Review: Jeremy Lott, Christian Encounters: William F. Buckley
When William F. Buckley died at the age of eighty-two, the New York Times described him as a man who “marshaled polysyllabic exuberance, famously arched eyebrows and a refined, perspicacious mind to elevate conservatism to the center of American political discourse.” Buckley founded the National Review, hosted the PBS show Firing Line for decades, and published over fifty books, including a popular series of spy novels. What people have tended to gloss over, however, was his deep religious faith and commitment to Catholicism.

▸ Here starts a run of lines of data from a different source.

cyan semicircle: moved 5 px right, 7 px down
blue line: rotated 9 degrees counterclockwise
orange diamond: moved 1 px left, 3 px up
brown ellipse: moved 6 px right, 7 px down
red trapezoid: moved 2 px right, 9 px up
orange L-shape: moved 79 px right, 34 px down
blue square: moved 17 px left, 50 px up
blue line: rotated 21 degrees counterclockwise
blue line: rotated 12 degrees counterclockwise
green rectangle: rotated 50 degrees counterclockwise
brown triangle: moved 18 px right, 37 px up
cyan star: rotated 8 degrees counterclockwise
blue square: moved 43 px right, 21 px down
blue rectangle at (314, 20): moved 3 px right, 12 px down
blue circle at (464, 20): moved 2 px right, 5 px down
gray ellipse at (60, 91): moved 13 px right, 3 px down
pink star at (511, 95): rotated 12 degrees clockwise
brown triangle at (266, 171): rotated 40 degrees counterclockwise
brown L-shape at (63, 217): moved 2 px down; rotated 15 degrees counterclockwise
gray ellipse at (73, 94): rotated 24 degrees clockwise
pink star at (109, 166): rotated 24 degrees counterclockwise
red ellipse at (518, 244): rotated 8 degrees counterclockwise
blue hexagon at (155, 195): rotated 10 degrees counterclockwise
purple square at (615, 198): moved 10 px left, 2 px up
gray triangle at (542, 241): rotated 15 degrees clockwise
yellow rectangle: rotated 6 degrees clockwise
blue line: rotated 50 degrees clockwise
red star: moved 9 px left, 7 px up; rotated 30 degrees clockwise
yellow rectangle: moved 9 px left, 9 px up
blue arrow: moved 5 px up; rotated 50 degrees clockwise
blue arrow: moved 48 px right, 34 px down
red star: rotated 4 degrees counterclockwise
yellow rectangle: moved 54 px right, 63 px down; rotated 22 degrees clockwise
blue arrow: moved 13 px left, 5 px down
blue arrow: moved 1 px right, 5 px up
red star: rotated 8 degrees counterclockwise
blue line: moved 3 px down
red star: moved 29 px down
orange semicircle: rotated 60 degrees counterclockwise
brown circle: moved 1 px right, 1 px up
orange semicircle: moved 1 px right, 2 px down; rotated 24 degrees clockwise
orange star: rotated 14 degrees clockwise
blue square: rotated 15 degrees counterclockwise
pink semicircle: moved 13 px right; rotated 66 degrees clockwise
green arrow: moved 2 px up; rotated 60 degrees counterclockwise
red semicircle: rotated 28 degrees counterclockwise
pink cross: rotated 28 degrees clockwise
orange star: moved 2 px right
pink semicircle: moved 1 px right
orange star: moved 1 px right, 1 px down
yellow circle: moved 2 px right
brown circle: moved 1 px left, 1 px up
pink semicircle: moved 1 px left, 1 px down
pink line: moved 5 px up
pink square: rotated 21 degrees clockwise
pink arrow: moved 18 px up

In his biography of Buckley, however, Jeremy Lott places religious faith at the center of his retelling of the journalist’s life. The publication of God and Man at Yale dominates the beginning of the book. Lott uses the responses to this book to explore anti-Catholicism at Ivy League institutions and the general distrust of deep religious faith there. The book’s brevity, however, prevents Lott from providing readers with anything more than a cursory examination of Buckley’s life. Although he describes the founding of the National Review, Lott does not explore the magazine’s evolution over the several decades of its existence or any disagreements that occurred within its staff in any depth. Readers who want to know more William Buckley and his place in modern conservatism would do well to look at a more in-depth biography. For those who want a short introduction to Buckley’s life, this biography will do more than suffice.